FCC Commissioner Jonathan Adelstein wants the FCC to create a national DTV task force, working in concert with the National Telecommunications & Information Administration, to educate consumers about the DTV transition.
That was his message to a tech-savvy group at a Consumer Electronics Association Entertainment Technology Policy Summit in Washington (co-sponsored by B&C).
NTIA is charged with administering an up to $1.5 billion program to subsidize digital-to-analog converter boxes for analog-only sets that will otherwise go dark when the nation switches to all-digital TV in 2009. It also has up to $5 million for an awareness campaign.

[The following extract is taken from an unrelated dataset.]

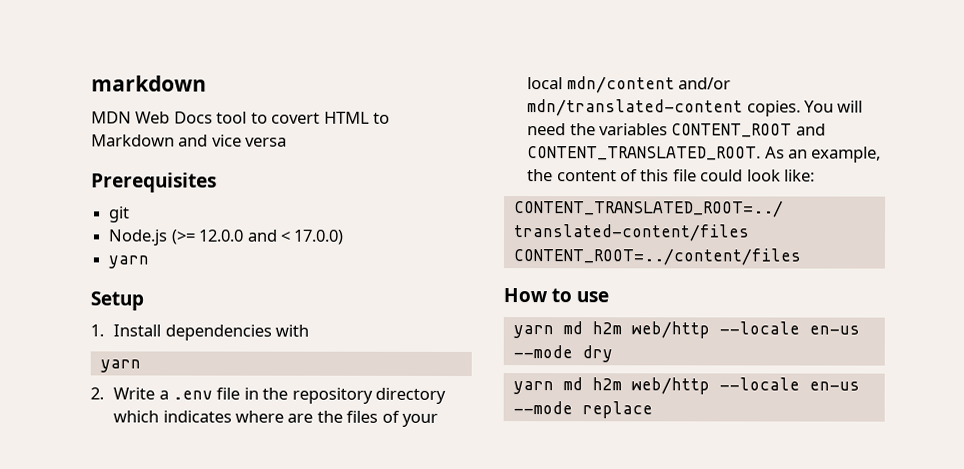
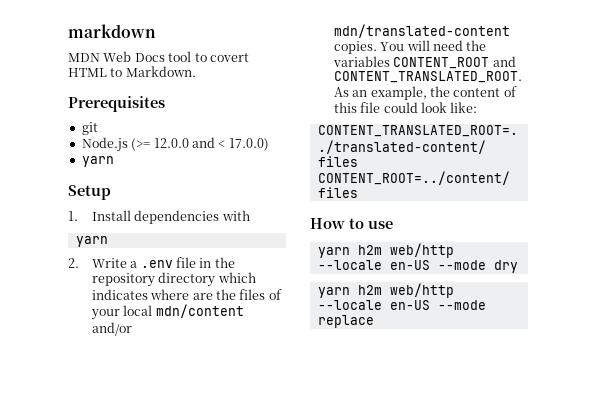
[91,134,288,147] Markdown and vice versa -> [125,66,196,77] Markdown.
[562,321,860,339] md h2m web/http --locale en-us -> [357,243,454,258] [317,260,430,270] h2m web/http --locale en-US
[562,377,860,395] md h2m web/http --locale en-us -> [357,283,454,298] [317,300,430,310] h2m web/http --locale en-US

Adelstein said it was vital for the industry to do a better job of letting consumers know that their analog TV's won't be working in three years--at least not without a converter box.
He said that his CEA summit audience was part of a small group of people who understood the nuances of the transition, but that there was an urgent need to transfer this inside-the-Beltway discussion into a coordinated consumer education campaign.
"If we don't get this right," he said, "we face a tsunami of public outrage." In fact, one of the reasons Congress made the transition date Feb. 17 rather than Jan. 1, 2009, was to get the date past the college football bowl games and Super Bowl, according to some Hill observers.
Adelstein said that since the FCC launched its DTV portal in October 2004, they have had 2.5 million hits, or about 100,000 hits per month."Essentially people need to know how to get 'my DTV' and what's in it for me," he said. To steal a page from Dire Straights, he said, the industry's slogan should be I Want My DTV.Adelstein said that, with digital TV, there is no clear chain of command for who is responsible for preventing that tsunami.He also said that more money needed to be earmarked for an education campaign, saying that although NTIA got $5 million, he wasn't clear on whether that was for general awareness of specifically for promoting the converter box subsidy.In a panel discussion on the DTV transition after Adelstein's speech, industry executives were asked whether a "DTV czar" was needed. The general consensus was no. Alan McCollough, chairman of Circuit City, said he is wary of a czar. The government is trying to regulate something consumers will do on their own, he said.